From the text on the AppA protein, reproduce the passage that begins at the words "The AppA protein consists" and stops after the words "domain of AppA.".

== Given text

The AppA protein in Rhodobacter sphaeroides is an antagonist of the transcriptional repressor protein PpsR, which can block the transcription of several photosynthesis genes through binding to a consensus sequence. To date, the AppA protein is unique in its ability to sense and transmit both light and redox signals.
The AppA protein consists of an N-terminal FAD-binding domain, recently named BLUF (sensors of blue light using FAD), and a C-terminal domain, which is involved in the light- and redox-dependent regulation of photosynthesis genes. The BLUF domain is a new family of blue light photoreceptors and it is present either in multidomain proteins or as a short protein only consisting of the BLUF domain. Recently, four BLUF domains have been found in the photoreceptor protein photoactivated adenylyl cyclase (PAC) from the eukaryotic organism Euglena gracilis. Each BLUF domain is linked to a downstream domain whose function is completely different from that of the C-terminal domain of AppA.
In this work, a hybrid protein containing one of the BLUF domains from the PAC protein and the C-terminal domain of AppA was expressed in R. sphaeroides and the function of this hybrid protein was investigated. The results showed that the BLUF domain from the PAC protein can fully replace the AppA-BLUF domain in the light-dependent signaling. Moreover, this work revealed that the signal transmission by AppA does not require covalent linkage of the BLUF domain and the C-terminal domain. These two observations demonstrate that the BLUF domain is fully modular and can relay signals to completely different output domains. It was previously assumed that the small BLUF-containing proteins transfer the light-dependent signals to other proteins by protein-protein interactions. The interaction between the BLUF domain and the C-terminal domain of AppA revealed in this work supports this assumption.

====
== Stored data

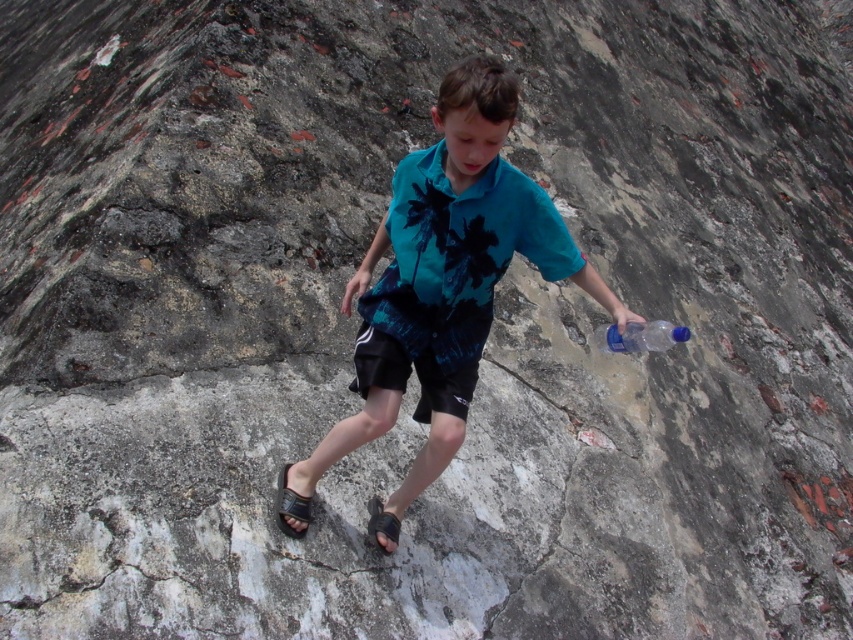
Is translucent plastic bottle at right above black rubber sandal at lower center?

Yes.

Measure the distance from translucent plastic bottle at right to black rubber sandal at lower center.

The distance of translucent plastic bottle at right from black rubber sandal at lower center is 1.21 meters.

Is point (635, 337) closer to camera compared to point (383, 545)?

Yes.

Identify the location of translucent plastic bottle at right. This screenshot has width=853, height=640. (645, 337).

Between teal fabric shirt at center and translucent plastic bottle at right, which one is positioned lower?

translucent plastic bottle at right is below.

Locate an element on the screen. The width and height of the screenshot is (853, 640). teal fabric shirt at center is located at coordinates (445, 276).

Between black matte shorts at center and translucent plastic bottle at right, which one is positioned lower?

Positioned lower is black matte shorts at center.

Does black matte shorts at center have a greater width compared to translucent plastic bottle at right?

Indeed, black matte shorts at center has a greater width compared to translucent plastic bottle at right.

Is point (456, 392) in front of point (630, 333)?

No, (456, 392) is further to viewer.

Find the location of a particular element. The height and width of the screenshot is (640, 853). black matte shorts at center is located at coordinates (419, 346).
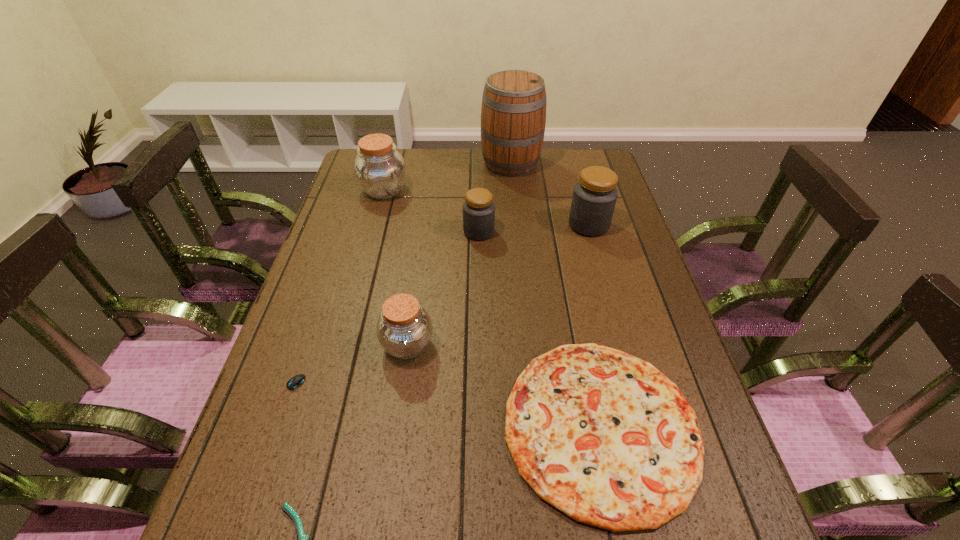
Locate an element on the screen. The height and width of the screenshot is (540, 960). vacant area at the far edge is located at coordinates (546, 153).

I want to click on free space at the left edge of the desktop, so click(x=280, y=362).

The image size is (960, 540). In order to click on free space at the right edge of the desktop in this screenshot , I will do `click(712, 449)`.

====

▶ _Result of the exercise_:
The AppA protein consists of an N-terminal FAD-binding domain, recently named BLUF (sensors of blue light using FAD), and a C-terminal domain, which is involved in the light- and redox-dependent regulation of photosynthesis genes. The BLUF domain is a new family of blue light photoreceptors and it is present either in multidomain proteins or as a short protein only consisting of the BLUF domain. Recently, four BLUF domains have been found in the photoreceptor protein photoactivated adenylyl cyclase (PAC) from the eukaryotic organism Euglena gracilis. Each BLUF domain is linked to a downstream domain whose function is completely different from that of the C-terminal domain of AppA.